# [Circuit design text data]
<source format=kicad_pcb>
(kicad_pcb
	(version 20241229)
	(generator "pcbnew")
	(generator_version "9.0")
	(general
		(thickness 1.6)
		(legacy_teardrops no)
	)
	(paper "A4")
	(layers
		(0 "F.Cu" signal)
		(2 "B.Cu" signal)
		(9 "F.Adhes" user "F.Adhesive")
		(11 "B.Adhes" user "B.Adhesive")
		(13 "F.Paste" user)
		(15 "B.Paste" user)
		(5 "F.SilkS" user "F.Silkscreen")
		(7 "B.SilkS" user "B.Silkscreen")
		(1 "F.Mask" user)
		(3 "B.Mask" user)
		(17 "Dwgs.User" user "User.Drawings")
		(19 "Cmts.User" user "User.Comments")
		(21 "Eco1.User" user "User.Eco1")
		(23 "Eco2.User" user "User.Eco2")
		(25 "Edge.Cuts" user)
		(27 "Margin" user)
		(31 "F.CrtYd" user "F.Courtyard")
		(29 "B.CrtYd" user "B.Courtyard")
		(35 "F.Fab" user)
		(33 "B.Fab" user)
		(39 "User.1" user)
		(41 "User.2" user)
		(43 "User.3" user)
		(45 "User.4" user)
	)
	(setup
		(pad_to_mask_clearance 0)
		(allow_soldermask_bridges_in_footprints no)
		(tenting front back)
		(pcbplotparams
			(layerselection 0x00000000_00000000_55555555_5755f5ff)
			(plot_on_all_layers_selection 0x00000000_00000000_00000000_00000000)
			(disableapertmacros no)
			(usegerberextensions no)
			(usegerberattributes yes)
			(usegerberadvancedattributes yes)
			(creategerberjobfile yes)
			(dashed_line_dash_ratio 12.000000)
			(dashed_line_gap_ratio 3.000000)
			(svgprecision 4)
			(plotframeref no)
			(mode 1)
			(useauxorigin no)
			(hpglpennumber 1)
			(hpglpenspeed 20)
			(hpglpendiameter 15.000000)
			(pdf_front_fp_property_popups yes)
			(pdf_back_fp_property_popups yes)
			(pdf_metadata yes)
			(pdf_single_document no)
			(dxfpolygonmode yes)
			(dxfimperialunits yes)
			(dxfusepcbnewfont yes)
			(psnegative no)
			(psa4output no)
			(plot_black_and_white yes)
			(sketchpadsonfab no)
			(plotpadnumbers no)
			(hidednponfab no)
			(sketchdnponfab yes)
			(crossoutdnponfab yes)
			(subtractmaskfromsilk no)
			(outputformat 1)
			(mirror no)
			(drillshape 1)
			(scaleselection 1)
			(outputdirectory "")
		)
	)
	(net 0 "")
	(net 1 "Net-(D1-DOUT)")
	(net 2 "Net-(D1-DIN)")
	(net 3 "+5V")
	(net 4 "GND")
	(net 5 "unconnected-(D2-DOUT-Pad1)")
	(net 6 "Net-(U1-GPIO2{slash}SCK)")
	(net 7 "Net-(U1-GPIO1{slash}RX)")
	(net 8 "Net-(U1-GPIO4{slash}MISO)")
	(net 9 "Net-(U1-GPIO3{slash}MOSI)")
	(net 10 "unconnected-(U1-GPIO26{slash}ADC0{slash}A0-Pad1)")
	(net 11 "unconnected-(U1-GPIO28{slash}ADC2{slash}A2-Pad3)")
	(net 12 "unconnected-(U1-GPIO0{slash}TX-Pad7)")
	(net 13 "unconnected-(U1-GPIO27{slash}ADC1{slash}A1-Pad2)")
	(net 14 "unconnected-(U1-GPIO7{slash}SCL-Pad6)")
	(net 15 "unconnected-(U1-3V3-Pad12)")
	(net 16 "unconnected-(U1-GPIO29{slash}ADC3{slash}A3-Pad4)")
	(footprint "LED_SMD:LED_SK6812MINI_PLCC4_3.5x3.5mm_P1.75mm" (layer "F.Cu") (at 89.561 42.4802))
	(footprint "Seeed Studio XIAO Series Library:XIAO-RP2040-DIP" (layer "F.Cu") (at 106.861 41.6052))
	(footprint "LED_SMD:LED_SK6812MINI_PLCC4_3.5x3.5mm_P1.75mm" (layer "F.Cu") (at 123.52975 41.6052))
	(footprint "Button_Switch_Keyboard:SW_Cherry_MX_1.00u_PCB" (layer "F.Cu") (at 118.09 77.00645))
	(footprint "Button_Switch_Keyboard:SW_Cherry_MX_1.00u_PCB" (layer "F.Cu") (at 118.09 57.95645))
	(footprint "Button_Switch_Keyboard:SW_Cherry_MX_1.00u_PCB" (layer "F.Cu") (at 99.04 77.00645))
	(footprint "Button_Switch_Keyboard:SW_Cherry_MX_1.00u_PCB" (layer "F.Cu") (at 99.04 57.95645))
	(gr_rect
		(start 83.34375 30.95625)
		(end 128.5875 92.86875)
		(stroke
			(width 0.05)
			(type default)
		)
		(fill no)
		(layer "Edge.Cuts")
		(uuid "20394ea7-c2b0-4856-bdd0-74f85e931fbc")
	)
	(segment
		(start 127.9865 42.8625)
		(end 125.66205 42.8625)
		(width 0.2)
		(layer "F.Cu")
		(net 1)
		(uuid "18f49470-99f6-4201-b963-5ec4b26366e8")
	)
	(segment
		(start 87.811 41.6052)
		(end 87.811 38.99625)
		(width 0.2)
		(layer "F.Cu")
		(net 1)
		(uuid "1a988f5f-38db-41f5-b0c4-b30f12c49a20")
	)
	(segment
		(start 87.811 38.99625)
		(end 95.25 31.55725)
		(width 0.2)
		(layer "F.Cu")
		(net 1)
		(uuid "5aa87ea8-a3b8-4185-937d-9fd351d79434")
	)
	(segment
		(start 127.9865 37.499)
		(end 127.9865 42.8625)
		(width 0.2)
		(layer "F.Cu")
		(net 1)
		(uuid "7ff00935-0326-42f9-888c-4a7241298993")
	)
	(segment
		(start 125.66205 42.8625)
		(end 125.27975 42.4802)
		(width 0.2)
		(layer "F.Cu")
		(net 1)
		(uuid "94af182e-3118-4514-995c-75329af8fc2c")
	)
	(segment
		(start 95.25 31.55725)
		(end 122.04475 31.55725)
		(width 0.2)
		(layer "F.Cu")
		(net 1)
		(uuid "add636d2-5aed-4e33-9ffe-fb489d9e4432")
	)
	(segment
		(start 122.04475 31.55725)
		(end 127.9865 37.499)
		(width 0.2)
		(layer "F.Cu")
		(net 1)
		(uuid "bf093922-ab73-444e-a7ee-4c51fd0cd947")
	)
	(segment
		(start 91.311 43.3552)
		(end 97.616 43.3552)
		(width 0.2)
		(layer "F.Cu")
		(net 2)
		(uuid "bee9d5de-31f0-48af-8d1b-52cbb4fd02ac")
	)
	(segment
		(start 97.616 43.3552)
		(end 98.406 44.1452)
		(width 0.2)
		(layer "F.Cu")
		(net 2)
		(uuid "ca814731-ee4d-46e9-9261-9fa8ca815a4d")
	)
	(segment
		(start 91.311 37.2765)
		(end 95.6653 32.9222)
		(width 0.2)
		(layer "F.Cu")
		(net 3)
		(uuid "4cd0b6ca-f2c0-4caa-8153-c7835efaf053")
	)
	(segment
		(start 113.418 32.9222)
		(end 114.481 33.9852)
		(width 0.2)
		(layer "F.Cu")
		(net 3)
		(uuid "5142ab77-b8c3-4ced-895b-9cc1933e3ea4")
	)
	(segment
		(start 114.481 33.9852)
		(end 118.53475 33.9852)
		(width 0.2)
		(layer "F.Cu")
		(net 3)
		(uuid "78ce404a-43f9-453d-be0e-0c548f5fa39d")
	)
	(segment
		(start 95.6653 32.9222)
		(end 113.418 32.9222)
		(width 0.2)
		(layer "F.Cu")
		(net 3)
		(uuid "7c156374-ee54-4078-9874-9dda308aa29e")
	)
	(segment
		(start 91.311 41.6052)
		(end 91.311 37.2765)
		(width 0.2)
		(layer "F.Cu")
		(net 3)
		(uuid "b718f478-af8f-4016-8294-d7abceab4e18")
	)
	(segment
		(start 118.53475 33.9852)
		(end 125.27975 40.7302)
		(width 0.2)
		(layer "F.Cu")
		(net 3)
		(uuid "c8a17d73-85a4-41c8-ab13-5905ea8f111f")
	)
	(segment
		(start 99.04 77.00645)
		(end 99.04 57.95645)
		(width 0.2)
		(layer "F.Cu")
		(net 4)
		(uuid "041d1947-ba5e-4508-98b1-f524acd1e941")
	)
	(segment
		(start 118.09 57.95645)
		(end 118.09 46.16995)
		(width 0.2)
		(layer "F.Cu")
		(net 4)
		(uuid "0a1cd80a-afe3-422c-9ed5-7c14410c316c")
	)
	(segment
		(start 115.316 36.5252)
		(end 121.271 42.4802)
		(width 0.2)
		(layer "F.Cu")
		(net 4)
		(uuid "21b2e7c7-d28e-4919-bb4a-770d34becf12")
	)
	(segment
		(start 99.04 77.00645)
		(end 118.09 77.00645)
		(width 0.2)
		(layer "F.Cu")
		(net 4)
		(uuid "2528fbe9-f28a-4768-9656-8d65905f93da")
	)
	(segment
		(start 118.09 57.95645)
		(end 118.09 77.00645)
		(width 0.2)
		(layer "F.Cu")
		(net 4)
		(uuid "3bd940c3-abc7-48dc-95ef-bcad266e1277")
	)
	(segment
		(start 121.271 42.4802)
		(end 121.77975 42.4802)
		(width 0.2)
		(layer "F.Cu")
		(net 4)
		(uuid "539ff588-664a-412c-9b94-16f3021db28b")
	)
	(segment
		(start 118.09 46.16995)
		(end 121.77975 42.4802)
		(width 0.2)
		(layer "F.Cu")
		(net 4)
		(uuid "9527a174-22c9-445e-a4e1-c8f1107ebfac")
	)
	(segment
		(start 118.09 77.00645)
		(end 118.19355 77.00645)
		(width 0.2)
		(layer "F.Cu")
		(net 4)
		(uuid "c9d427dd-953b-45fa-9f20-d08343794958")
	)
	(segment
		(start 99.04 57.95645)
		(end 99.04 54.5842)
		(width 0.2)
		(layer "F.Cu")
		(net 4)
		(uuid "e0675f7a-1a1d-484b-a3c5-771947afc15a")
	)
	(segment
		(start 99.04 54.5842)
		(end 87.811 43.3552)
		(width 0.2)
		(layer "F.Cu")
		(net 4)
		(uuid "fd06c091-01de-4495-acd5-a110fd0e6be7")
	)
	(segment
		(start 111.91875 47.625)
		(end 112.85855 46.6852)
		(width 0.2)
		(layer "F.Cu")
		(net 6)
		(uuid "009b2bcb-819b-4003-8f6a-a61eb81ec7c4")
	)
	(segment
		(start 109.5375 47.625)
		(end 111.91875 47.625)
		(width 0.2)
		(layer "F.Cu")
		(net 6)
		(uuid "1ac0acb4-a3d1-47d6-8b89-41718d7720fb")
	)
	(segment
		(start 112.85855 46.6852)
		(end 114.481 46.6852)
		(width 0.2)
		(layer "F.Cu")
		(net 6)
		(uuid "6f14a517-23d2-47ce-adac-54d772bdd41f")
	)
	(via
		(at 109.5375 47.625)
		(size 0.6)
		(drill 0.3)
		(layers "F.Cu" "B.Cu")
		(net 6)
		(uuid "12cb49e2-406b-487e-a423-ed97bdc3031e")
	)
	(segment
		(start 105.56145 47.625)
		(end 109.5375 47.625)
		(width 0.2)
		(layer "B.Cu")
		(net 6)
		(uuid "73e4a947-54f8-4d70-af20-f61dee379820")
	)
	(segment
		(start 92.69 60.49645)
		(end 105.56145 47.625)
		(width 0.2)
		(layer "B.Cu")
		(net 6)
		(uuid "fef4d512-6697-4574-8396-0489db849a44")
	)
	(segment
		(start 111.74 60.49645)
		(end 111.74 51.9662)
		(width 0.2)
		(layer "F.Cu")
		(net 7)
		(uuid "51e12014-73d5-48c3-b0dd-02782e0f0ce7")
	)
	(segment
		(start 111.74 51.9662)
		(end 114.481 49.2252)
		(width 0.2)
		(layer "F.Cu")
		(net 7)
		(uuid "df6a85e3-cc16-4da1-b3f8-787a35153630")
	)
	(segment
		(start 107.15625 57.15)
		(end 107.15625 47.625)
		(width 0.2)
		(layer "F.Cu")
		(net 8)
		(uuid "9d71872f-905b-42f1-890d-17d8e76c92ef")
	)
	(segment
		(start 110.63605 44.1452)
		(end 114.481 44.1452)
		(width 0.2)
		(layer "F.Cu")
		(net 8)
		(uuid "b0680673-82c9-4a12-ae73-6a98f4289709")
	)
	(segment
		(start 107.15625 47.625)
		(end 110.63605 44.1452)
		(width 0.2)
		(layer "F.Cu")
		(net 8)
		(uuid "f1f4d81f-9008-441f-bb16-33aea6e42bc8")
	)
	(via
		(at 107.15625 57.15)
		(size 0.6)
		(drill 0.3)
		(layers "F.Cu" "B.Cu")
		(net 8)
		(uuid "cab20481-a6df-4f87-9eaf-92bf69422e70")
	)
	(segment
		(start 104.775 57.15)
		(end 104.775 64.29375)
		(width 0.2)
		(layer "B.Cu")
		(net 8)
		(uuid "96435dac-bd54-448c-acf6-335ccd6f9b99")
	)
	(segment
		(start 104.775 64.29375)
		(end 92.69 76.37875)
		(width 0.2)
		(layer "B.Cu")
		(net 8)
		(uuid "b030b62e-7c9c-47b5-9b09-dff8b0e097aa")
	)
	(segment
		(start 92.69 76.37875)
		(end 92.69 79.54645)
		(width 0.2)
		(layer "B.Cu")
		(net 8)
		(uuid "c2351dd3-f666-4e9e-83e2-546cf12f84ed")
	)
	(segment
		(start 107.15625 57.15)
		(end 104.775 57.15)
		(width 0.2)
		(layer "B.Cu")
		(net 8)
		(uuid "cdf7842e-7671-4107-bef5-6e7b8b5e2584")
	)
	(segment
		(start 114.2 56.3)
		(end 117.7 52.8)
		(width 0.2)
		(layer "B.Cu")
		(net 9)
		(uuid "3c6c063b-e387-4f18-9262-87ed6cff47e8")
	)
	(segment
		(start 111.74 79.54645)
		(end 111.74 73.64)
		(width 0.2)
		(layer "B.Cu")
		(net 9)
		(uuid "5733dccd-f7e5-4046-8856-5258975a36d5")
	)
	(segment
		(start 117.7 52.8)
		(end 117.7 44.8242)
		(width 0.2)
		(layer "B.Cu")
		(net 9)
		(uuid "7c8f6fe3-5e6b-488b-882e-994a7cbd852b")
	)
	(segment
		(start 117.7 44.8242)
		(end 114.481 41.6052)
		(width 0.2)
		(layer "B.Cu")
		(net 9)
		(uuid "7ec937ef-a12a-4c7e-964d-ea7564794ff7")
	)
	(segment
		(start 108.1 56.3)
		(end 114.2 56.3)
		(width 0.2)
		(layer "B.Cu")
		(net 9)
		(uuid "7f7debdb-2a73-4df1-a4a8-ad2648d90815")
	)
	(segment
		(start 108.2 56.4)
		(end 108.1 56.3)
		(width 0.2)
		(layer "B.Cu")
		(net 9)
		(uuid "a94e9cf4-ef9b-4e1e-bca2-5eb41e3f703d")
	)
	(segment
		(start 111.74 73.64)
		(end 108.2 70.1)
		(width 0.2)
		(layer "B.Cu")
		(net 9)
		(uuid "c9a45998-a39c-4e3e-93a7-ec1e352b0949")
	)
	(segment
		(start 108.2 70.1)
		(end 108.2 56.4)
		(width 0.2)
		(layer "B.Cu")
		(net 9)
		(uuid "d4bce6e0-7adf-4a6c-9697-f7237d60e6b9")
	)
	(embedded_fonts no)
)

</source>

...

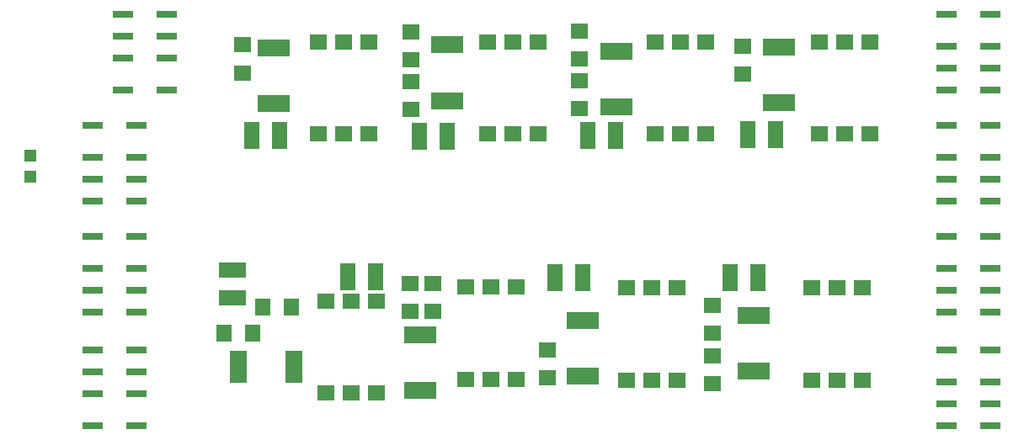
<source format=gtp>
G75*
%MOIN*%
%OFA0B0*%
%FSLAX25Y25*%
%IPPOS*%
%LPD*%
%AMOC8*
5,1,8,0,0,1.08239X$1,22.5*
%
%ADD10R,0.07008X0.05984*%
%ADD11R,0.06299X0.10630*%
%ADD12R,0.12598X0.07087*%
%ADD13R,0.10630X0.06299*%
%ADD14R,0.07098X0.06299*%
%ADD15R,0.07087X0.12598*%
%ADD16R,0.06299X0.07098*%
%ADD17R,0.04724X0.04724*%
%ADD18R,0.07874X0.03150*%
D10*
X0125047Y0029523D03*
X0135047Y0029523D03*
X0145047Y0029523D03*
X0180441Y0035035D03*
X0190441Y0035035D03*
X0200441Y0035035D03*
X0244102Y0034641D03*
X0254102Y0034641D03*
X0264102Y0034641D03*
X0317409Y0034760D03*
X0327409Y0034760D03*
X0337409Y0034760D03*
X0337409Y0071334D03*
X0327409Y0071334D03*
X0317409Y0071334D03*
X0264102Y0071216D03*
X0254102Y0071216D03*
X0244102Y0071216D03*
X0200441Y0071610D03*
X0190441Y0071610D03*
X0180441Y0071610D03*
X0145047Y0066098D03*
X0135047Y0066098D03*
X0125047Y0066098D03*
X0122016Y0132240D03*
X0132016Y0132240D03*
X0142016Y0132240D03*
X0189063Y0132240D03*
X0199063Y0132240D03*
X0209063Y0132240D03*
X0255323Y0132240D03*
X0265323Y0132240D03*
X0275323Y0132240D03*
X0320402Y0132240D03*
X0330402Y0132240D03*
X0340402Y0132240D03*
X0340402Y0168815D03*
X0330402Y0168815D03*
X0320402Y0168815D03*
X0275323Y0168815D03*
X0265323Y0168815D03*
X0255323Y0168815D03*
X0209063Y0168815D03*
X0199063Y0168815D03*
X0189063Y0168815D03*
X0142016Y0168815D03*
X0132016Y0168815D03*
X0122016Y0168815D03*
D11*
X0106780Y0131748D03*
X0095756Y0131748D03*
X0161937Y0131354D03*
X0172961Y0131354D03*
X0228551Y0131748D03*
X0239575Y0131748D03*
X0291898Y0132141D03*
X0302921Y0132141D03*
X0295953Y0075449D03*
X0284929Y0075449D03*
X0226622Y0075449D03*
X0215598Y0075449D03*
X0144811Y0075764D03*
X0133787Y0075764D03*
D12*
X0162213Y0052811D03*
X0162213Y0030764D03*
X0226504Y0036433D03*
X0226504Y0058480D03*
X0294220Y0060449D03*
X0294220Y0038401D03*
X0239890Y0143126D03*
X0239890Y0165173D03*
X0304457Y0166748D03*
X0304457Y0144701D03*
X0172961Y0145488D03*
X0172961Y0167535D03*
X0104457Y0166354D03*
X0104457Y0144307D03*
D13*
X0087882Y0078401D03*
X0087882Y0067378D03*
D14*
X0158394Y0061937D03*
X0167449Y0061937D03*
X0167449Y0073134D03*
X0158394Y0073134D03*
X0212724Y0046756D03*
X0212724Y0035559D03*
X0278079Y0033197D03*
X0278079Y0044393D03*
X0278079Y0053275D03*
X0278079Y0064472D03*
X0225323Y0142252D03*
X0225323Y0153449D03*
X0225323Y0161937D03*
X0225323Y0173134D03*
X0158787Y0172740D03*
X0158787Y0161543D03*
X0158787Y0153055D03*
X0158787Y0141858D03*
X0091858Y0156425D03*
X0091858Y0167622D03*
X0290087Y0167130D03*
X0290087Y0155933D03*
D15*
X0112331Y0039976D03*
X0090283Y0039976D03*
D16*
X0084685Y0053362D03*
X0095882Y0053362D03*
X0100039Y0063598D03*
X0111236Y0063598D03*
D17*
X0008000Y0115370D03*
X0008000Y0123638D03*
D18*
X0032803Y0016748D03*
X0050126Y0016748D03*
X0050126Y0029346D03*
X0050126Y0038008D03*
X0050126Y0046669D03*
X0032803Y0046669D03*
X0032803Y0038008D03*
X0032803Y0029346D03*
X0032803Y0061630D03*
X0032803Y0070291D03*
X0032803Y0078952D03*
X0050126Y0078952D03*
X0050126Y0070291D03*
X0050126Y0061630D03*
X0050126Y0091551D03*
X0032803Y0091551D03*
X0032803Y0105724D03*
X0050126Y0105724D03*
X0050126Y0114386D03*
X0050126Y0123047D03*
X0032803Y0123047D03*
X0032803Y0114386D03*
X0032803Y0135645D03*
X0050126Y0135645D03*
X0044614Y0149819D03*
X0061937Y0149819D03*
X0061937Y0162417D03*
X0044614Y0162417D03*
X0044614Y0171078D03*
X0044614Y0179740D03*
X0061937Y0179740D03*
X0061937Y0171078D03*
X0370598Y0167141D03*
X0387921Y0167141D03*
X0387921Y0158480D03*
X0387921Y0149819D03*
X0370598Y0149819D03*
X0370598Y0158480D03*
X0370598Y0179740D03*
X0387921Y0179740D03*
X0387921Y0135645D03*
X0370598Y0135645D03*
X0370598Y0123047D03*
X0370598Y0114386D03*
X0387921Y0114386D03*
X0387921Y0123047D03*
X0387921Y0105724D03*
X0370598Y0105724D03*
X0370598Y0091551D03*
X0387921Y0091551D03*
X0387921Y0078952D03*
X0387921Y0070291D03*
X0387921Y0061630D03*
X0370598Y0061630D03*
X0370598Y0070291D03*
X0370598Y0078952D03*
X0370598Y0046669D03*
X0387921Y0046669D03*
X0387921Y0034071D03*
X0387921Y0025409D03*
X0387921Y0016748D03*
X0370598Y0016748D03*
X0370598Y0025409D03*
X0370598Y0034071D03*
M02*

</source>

# [Task requirements]
The range runs from the line above containing "X0050126Y0105724D03*" to the line containing "X0387921Y0105724D03*", inclusive. Restate those lines word for word and no others.

# [Solution]
X0050126Y0105724D03*
X0050126Y0114386D03*
X0050126Y0123047D03*
X0032803Y0123047D03*
X0032803Y0114386D03*
X0032803Y0135645D03*
X0050126Y0135645D03*
X0044614Y0149819D03*
X0061937Y0149819D03*
X0061937Y0162417D03*
X0044614Y0162417D03*
X0044614Y0171078D03*
X0044614Y0179740D03*
X0061937Y0179740D03*
X0061937Y0171078D03*
X0370598Y0167141D03*
X0387921Y0167141D03*
X0387921Y0158480D03*
X0387921Y0149819D03*
X0370598Y0149819D03*
X0370598Y0158480D03*
X0370598Y0179740D03*
X0387921Y0179740D03*
X0387921Y0135645D03*
X0370598Y0135645D03*
X0370598Y0123047D03*
X0370598Y0114386D03*
X0387921Y0114386D03*
X0387921Y0123047D03*
X0387921Y0105724D03*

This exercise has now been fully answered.